CBID is attracting attention from global organizations too. In 2009, Jhpiego, a non-profit Hopkins affiliate dedicated to advancing the health care of mothers and children worldwide, approached CBID with design challenges. These global health projects have enabled students to broaden the scope of their work - and their own lives.
Fifteen students last summer spent two weeks on a Hopkins-style summer vacation in India, Asia and Africa, examining health problems facing some of the world's most vulnerable women and children. "We are trying to develop extremely affordable technologies that are custom-designed for taking care closer to where women are having problems, often far away from any formal health care setting," says Jhpiego Medical Director Harshad Sanghvi.
Sean Monagle, 22, of Jacksonville, Fla, worked as an undergraduate on a test for preeclampsia, a condition in pregnant women marked by high blood pressure and protein in urine. The product -- a pen, similar in concept to a highlighter -- is used on paper and contains a reagent to detect protein in urine.
While in Nepal, Monagle tested the pen in a laboratory. "It was productive to see how many people actually loved the idea," Monagle says.

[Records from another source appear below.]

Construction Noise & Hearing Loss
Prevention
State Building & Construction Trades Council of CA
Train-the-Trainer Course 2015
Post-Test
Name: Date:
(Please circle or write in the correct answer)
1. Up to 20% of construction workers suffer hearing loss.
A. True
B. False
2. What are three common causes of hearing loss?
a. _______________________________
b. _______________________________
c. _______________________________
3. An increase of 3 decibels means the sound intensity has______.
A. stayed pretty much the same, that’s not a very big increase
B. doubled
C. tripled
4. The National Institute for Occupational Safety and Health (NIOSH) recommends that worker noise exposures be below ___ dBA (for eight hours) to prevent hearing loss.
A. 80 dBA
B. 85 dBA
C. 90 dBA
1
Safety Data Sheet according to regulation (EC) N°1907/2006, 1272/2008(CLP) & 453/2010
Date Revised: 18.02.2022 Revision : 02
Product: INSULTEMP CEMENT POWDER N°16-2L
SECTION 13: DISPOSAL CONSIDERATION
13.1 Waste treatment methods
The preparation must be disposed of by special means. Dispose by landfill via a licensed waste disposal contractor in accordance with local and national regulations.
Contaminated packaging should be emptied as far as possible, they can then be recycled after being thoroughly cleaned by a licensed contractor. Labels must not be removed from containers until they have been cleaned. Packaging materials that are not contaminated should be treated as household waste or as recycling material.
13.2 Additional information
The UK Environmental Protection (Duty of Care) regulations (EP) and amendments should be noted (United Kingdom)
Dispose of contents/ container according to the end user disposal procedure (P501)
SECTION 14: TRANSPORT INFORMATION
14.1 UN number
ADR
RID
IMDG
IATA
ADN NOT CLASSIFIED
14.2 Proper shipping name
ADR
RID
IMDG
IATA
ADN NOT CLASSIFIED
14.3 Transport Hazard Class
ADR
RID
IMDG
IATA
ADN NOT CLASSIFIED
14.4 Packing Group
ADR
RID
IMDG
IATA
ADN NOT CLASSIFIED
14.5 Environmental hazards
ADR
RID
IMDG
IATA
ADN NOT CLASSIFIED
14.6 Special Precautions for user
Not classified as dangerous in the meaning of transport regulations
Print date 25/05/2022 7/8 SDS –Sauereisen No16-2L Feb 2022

The U.S. Agency for International Development also liked the idea, awarding Jhpiego $100,000 grant to refine design of the pen and fund further clinical trials.
In a second floor Hopkins laboratory on Homewood campus, Monagle and his colleagues are just one team hard at work on design concepts that they hope will change health care for global patients. First up, for this group: Getting their protein pen into the lab and tested before distribution.